**Soal Latihan:**
Ganti setiap "Undana" dengan "UNDANA" pada artikel tentang politik hukum, lalu tuliskan kembali bagiannya mulai dari "Oleh : Yusuf" sampai dengan "Undana (Henuk, 2011).".

Suara Warga

Perbandingan Politik Hukum dengan Hukum dan Politik

Artikel terkait : Perbandingan Politik Hukum dengan Hukum dan Politik



Oleh : Yusuf L. Henuk*)



TULISAN ini merupakan bagian tak terpisahkan dari mata kuliah : “Perbandingan Hukum” yang pernah penulis ikuti ketika masih terdaftar sebagai mahasiswa Magister (S2) Ilmu Hukum di Program Pascasarjana – Universitas Nusa Cendana (Undana) dan mengikuti kuliah ini yang diasuh oleh Dr. Saryono Yohanes, SH, MH (Staf Pengajar di Fakultas Hukum – Undana) dan berhasil lulus dengan nilai baik. Ketika mengikuti mata kuliah wajib ini sang dosen pengasuh memberikan tugas kepada kami semua peserta mata kuliah ini guna bisa: (1) memahami politik hukum dan hukum dan politik, (2) mengetahui persamaan dan perbedaan serta hubungan keduanya berdasarkan pustaka penunjang. Setelah menyerahkan tugas ke beliau, penulis berupaya untuk menerbitkan tulisan ini sesuai judul yang ada di Media Komunikasi Sivitas Akademika Undana (Henuk, 2011).

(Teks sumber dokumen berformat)
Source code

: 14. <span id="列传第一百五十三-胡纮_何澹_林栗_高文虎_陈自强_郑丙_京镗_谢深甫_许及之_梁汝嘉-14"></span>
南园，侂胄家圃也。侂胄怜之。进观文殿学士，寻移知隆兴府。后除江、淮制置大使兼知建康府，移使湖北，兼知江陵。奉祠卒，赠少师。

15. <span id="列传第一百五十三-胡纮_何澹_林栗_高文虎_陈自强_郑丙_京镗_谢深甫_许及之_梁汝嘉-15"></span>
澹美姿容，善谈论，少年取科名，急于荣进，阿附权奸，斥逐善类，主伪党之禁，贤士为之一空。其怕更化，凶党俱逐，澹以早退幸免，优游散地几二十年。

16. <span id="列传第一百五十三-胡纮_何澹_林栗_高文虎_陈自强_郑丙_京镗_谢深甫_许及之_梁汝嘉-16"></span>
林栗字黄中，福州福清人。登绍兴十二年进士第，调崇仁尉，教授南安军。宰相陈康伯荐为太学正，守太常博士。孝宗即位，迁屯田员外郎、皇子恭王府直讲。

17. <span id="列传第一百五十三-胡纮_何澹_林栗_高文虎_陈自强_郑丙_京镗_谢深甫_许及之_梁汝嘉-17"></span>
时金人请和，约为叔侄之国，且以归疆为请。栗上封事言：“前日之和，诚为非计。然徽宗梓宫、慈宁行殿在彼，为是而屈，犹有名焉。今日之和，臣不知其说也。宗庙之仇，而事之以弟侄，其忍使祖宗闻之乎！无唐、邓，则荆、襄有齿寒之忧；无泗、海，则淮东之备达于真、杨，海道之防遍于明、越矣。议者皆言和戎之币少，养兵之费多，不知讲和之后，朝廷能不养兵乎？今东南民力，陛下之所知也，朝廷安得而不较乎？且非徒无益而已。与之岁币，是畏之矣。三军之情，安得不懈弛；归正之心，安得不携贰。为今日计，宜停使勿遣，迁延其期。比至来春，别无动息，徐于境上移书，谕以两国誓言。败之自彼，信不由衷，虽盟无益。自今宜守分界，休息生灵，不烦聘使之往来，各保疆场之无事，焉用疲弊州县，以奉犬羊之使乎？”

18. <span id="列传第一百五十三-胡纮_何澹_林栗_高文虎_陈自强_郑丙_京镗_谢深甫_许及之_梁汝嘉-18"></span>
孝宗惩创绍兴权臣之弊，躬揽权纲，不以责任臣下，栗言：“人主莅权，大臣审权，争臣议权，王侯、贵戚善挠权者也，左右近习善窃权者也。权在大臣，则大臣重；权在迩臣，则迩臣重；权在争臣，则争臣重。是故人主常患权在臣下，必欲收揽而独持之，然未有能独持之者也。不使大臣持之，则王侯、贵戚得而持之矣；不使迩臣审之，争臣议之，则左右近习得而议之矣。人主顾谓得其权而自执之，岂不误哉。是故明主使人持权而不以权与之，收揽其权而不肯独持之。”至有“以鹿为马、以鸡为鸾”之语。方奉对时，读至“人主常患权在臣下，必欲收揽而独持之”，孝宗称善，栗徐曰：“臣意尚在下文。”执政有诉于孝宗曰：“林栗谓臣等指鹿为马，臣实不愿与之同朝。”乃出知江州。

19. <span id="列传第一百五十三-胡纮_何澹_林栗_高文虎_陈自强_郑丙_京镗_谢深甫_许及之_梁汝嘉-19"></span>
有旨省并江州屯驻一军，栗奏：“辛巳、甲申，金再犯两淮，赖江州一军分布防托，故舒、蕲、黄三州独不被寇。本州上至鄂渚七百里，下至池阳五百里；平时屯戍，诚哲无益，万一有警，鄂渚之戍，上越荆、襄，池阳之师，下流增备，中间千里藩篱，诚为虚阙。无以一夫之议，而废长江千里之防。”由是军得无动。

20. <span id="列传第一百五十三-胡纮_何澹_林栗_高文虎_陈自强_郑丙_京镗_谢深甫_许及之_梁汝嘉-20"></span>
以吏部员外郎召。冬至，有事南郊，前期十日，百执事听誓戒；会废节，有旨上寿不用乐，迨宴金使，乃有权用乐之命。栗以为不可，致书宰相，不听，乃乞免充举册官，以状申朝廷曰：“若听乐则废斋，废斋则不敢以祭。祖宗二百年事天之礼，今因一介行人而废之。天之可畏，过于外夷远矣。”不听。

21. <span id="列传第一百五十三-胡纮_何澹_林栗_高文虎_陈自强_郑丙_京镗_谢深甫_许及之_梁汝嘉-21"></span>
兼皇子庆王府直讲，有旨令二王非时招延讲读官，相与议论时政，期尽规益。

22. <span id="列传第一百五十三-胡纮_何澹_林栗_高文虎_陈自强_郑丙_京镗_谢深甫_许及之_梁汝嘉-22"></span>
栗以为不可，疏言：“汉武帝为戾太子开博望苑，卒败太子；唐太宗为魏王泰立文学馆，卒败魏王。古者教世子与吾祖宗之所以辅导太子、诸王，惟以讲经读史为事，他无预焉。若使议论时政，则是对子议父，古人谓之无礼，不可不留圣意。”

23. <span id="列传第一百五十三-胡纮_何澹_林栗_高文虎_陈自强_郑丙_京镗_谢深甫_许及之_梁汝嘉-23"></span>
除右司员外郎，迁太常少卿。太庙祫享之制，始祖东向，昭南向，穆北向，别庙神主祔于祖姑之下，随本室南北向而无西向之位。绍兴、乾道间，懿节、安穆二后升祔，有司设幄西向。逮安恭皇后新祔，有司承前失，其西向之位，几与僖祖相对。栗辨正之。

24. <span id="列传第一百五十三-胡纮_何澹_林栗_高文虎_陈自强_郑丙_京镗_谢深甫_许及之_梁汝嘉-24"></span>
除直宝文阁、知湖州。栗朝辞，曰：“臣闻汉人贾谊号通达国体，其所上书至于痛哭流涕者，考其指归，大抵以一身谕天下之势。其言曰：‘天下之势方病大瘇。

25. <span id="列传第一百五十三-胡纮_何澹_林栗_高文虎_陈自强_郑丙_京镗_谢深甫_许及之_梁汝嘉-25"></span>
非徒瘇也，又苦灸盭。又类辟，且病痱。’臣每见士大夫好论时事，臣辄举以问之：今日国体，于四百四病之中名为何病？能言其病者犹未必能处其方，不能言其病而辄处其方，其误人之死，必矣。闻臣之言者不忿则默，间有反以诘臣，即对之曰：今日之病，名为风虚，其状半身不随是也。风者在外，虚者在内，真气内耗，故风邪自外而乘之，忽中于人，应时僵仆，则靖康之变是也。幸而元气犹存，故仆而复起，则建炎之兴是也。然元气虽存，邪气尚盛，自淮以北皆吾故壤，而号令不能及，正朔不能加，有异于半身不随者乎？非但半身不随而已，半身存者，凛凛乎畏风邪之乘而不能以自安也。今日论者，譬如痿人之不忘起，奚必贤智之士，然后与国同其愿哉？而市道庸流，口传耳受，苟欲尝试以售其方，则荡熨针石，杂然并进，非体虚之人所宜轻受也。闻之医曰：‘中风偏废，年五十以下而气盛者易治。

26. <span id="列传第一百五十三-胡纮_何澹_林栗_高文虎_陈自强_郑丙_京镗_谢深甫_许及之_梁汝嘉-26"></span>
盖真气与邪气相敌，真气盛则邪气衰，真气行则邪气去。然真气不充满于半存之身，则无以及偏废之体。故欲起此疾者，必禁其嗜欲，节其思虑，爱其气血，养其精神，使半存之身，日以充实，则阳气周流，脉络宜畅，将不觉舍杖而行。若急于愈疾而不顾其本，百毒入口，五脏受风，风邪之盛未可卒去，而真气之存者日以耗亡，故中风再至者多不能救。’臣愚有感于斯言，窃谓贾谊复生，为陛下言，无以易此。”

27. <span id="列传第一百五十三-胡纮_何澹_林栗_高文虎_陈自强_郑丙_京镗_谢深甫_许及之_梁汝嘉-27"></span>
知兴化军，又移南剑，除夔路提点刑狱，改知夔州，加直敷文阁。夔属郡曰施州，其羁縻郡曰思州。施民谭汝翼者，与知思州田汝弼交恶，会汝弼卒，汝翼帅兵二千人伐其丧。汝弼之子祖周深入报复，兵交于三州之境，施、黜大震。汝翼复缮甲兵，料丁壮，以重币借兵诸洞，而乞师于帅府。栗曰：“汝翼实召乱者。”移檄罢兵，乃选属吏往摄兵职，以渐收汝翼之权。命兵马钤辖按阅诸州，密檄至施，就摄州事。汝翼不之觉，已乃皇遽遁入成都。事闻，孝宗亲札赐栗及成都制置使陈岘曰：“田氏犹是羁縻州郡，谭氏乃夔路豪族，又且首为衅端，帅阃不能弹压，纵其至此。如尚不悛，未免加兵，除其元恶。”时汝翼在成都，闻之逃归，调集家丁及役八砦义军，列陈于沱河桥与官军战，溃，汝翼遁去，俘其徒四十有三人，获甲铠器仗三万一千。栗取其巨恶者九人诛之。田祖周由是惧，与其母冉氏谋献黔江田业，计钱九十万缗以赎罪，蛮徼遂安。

...

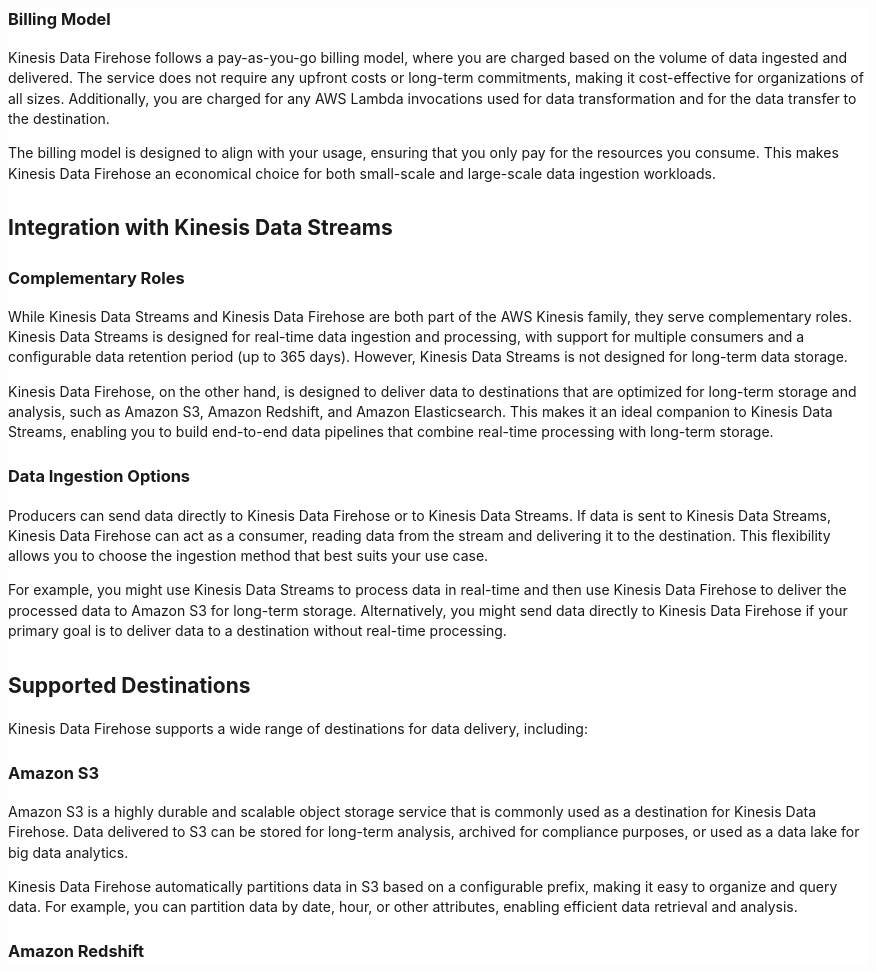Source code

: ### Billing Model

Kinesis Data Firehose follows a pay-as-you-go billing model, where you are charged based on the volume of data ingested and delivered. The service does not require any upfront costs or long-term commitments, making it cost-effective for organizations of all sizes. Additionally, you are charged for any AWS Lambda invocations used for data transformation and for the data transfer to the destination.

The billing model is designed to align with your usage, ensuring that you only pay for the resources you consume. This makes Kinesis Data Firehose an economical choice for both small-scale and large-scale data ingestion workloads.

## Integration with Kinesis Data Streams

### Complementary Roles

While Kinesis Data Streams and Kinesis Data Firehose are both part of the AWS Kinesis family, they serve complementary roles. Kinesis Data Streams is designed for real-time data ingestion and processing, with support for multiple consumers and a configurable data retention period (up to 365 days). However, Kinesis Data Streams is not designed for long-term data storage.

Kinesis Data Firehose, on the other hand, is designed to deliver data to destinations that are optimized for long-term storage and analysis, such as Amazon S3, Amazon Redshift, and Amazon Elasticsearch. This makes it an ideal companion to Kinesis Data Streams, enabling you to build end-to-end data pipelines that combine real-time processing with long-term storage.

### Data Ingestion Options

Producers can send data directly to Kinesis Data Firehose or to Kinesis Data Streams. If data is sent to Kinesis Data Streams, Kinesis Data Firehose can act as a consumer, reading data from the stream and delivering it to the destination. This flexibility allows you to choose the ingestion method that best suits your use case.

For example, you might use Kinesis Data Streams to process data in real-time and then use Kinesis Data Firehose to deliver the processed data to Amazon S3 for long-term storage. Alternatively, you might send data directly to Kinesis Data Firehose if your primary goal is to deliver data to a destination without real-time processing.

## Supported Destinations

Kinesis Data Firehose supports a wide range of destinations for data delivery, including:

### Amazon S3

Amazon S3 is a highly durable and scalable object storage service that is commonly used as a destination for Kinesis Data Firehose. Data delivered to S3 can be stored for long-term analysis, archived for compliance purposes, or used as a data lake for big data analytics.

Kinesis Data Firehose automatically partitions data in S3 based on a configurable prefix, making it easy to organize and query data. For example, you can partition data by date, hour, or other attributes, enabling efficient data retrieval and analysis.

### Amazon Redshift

==

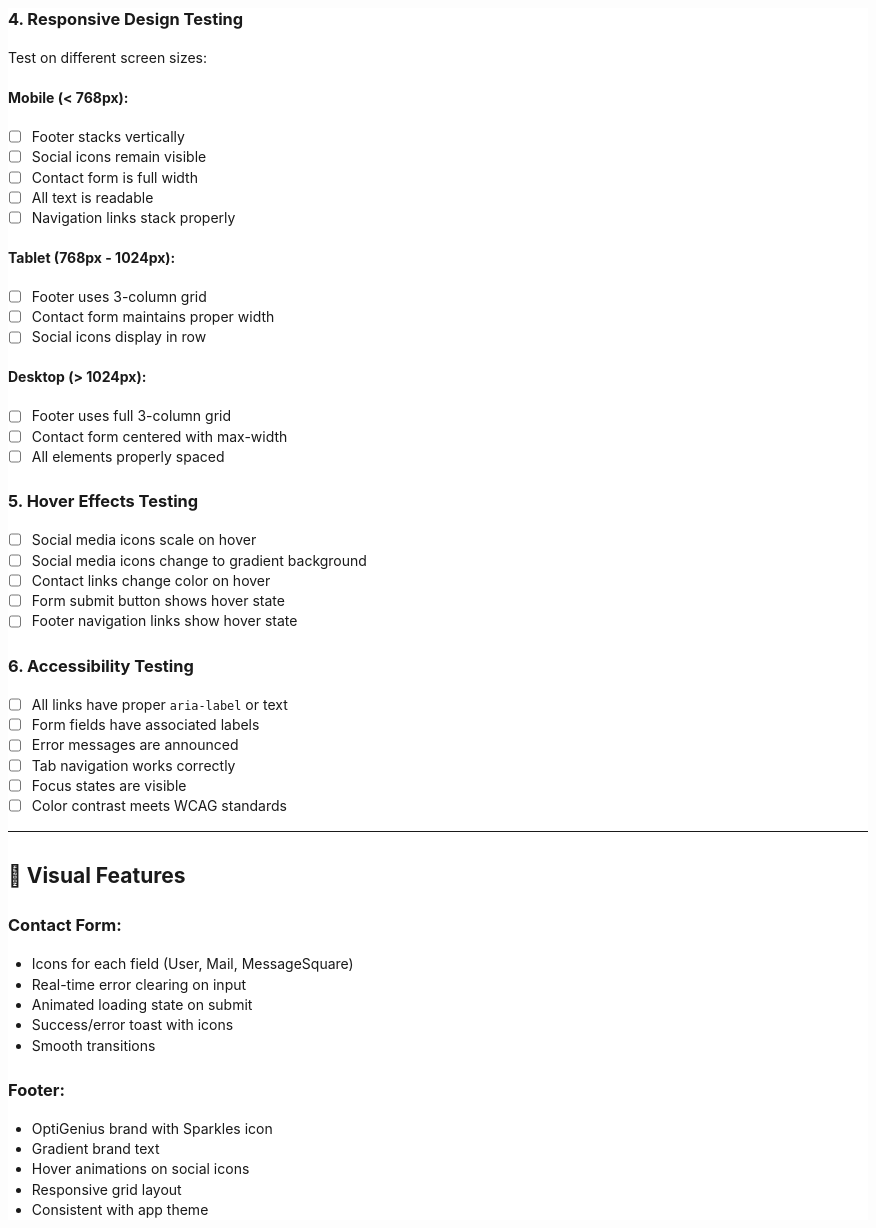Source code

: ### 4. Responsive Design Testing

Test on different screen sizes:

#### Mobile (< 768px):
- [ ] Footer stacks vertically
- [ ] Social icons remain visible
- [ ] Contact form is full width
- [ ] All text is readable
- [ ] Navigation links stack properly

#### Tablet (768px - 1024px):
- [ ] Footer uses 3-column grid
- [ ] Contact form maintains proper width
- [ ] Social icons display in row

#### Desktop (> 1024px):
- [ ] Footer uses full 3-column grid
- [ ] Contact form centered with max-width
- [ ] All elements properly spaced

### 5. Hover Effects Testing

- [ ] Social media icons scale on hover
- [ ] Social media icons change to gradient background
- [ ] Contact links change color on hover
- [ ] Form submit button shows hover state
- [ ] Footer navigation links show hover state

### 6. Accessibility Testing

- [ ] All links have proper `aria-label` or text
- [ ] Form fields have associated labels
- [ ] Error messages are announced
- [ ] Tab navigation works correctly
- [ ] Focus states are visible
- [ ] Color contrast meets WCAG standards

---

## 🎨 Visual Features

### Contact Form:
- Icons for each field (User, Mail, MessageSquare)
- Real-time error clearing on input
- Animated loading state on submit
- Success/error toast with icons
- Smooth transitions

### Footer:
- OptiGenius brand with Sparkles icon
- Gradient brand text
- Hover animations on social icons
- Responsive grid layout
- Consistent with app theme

**Jawaban Latihan:**
Oleh : Yusuf L. Henuk*)



TULISAN ini merupakan bagian tak terpisahkan dari mata kuliah : “Perbandingan Hukum” yang pernah penulis ikuti ketika masih terdaftar sebagai mahasiswa Magister (S2) Ilmu Hukum di Program Pascasarjana – Universitas Nusa Cendana (UNDANA) dan mengikuti kuliah ini yang diasuh oleh Dr. Saryono Yohanes, SH, MH (Staf Pengajar di Fakultas Hukum – UNDANA) dan berhasil lulus dengan nilai baik. Ketika mengikuti mata kuliah wajib ini sang dosen pengasuh memberikan tugas kepada kami semua peserta mata kuliah ini guna bisa: (1) memahami politik hukum dan hukum dan politik, (2) mengetahui persamaan dan perbedaan serta hubungan keduanya berdasarkan pustaka penunjang. Setelah menyerahkan tugas ke beliau, penulis berupaya untuk menerbitkan tulisan ini sesuai judul yang ada di Media Komunikasi Sivitas Akademika UNDANA (Henuk, 2011).